There has been a recent abundance of research focused on psychosocial factors. In quite a few cases, these factors may be predictive of outcomes.
What do you think? Do you think preoperative psychosocial factors affect outcomes after a total knee arthroplasty?
Over the last few years more attention has been given to psychosocial factors. We are really focusing on how depression, anxiety, catastrophizing, pain self-efficacy and social support affect outcomes of care. For individuals who have low back pain, the STarT back screening tool is used to stratify care. Social determinants of health are the new factors being analyzed to determine if they affect outcomes.

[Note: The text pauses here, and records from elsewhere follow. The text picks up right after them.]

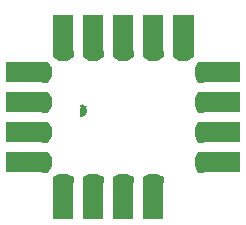
<source format=gbs>
G04 DipTrace 2.4.0.2*
%INcaptouch.gbs*%
%MOMM*%
%ADD34R,2.082X1.75*%
%ADD35R,1.65X1.75*%
%ADD36R,1.75X2.082*%
%ADD37R,1.75X1.65*%
%FSLAX53Y53*%
G04*
G71*
G90*
G75*
G01*
%LNBotMask*%
%LPD*%
D37*
X21430Y23970D3*
X18890D3*
X16350D3*
X13810D3*
G36*
X18015Y22695D2*
Y23200D1*
X19765D1*
Y22695D1*
X19221Y22415D1*
X18559D1*
X18015Y22695D1*
G37*
G36*
X20555D2*
Y23200D1*
X22305D1*
Y22695D1*
X21761Y22415D1*
X21099D1*
X20555Y22695D1*
G37*
G36*
X12935D2*
Y23200D1*
X14685D1*
Y22695D1*
X14141Y22415D1*
X13479D1*
X12935Y22695D1*
G37*
G36*
X15475D2*
Y23200D1*
X17225D1*
Y22695D1*
X16681Y22415D1*
X16019D1*
X15475Y22695D1*
G37*
D36*
X21430Y25240D3*
X18890D3*
X16350D3*
X13810D3*
D35*
X11270Y21430D3*
Y18890D3*
Y16350D3*
Y13810D3*
G36*
X12545Y18015D2*
X12040D1*
Y19765D1*
X12545D1*
X12825Y19221D1*
Y18559D1*
X12545Y18015D1*
G37*
G36*
Y20555D2*
X12040D1*
Y22305D1*
X12545D1*
X12825Y21761D1*
Y21099D1*
X12545Y20555D1*
G37*
G36*
Y12935D2*
X12040D1*
Y14685D1*
X12545D1*
X12825Y14141D1*
Y13479D1*
X12545Y12935D1*
G37*
G36*
Y15475D2*
X12040D1*
Y17225D1*
X12545D1*
X12825Y16681D1*
Y16019D1*
X12545Y15475D1*
G37*
D34*
X10000Y21430D3*
Y18890D3*
Y16350D3*
Y13810D3*
D37*
X13810Y11270D3*
X16350D3*
X18890D3*
X21430D3*
G36*
X17225Y12545D2*
Y12040D1*
X15475D1*
Y12545D1*
X16019Y12825D1*
X16681D1*
X17225Y12545D1*
G37*
G36*
X14685D2*
Y12040D1*
X12935D1*
Y12545D1*
X13479Y12825D1*
X14141D1*
X14685Y12545D1*
G37*
G36*
X22305D2*
Y12040D1*
X20555D1*
Y12545D1*
X21099Y12825D1*
X21761D1*
X22305Y12545D1*
G37*
G36*
X19765D2*
Y12040D1*
X18015D1*
Y12545D1*
X18559Y12825D1*
X19221D1*
X19765Y12545D1*
G37*
D36*
X13810Y10000D3*
X16350D3*
X18890D3*
X21430D3*
D35*
X26510Y21430D3*
Y18890D3*
Y16350D3*
Y13810D3*
G36*
X25235Y19765D2*
X25740D1*
Y18015D1*
X25235D1*
X24955Y18559D1*
Y19221D1*
X25235Y19765D1*
G37*
G36*
Y22305D2*
X25740D1*
Y20555D1*
X25235D1*
X24955Y21099D1*
Y21761D1*
X25235Y22305D1*
G37*
G36*
Y14685D2*
X25740D1*
Y12935D1*
X25235D1*
X24955Y13479D1*
Y14141D1*
X25235Y14685D1*
G37*
G36*
Y17225D2*
X25740D1*
Y15475D1*
X25235D1*
X24955Y16019D1*
Y16681D1*
X25235Y17225D1*
G37*
D34*
X27780Y13810D3*
Y16350D3*
Y18890D3*
Y21430D3*
G36*
X24845Y23145D2*
X23095D1*
Y24795D1*
X24845D1*
Y23145D1*
G37*
G36*
X23095Y22695D2*
Y23200D1*
X24845D1*
Y22695D1*
X24301Y22415D1*
X23639D1*
X23095Y22695D1*
G37*
G36*
X24845Y24215D2*
X23095D1*
Y26265D1*
X24845D1*
Y24215D1*
G37*
G36*
X15208Y17618D2*
X15399Y17647D1*
X15546Y17707D1*
X15640Y17783D1*
X15716Y17859D1*
X15780Y17972D1*
X15805Y18037D1*
X15825Y18132D1*
X15836Y18183D1*
X15841Y18266D1*
X15818Y18330D1*
X15780Y18368D1*
X15754Y18394D1*
X15742Y18458D1*
X15747Y18483D1*
X15762Y18534D1*
X15792Y18561D1*
X15711Y18661D1*
X15635Y18610D1*
X15617D1*
X15581Y18699D1*
X15526Y18711D1*
X15424Y18721D1*
X15531Y18469D1*
Y18437D1*
X15523Y18394D1*
X15500Y18384D1*
X15449Y18404D1*
X15386Y18520D1*
X15315Y18691D1*
X15264Y18666D1*
X15210Y18602D1*
X15284Y18412D1*
X15246Y18418D1*
X15208D1*
Y17618D1*
G37*
M02*

</source>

How much should you worry when patients coming to you have quite a few psychosocial factors when they see you post operatively after a total knee arthroplasty? The good news is that in the long term, these factors have little impact in the long term. In this study, only one psychosocial factor stood out as affecting the outcome 1 year after surgery. By year 5, there was no difference between patients.
As I think about this, it seems FOTO has again surpassed the norm. In 2017 FOTO improved the risk adjustment process to have more accurate predictions on the outcomes of care. The improvement lies in the fact that the FOTO Research Advisory Board worked at analyzing data to learn if various patient factors had the same level of affect on outcomes. As seen in this research study, anxiety was the only factor that had an impact 1 year post operatively. This means that the other factors analyzed would have no effect on outcomes. The other factors should not be considered risk adjustment factors for someone who just had a total knee arthroplasty. The FOTO Research Advisory Board is the first group that I am aware of that has individualized the risk adjustment process to include only the factors that affect the particular impairment.
Below you will find a quick view of the abstract.
Background and purpose - Psychosocial factors are important risk factors for poor outcomes in the first year after total knee replacement (TKR), however their impact on long-term outcomes is unclear. We aimed to identify preoperative psychosocial risk factors for poor outcomes at 1 year and 5 years after TKR.
Patients and methods - 266 patients were recruited prior to TKR surgery. Knee pain and function were assessed preoperatively and at 1 and 5 years postoperative using the WOMAC Pain score, WOMAC Function score and American Knee Society Score (AKSS) Knee score. Preoperative depression, anxiety, catastrophizing, pain self-efficacy and social support were assessed. Statistical analyses involved multiple linear regression and mixed effect linear regression.
Results - Higher anxiety was a risk factor for worse pain at 1 year postoperative. No psychosocial factors were associated with any outcomes at 5 years postoperative. Analysis of change over time found that patients with higher pain self-efficacy had lower preoperative pain and experienced less improvement in pain up to 1 year postoperative. Higher pain self-efficacy was associated with less improvement in the AKSS up to 1 year postoperative but more improvement between 1 and 5 years postoperative.
Interpretation - Preoperative anxiety was found to influence pain at 1 year after TKR. However, none of the psychosocial variables were risk factors for a poor outcome at 5 years post-operative, suggesting that the negative effects of anxiety on outcome do not persist in the longer-term.
Acta Orthop. 2017 Oct;88(5):530-536. doi: 10.1080/17453674.2017.1334180. Epub 2017 May 31.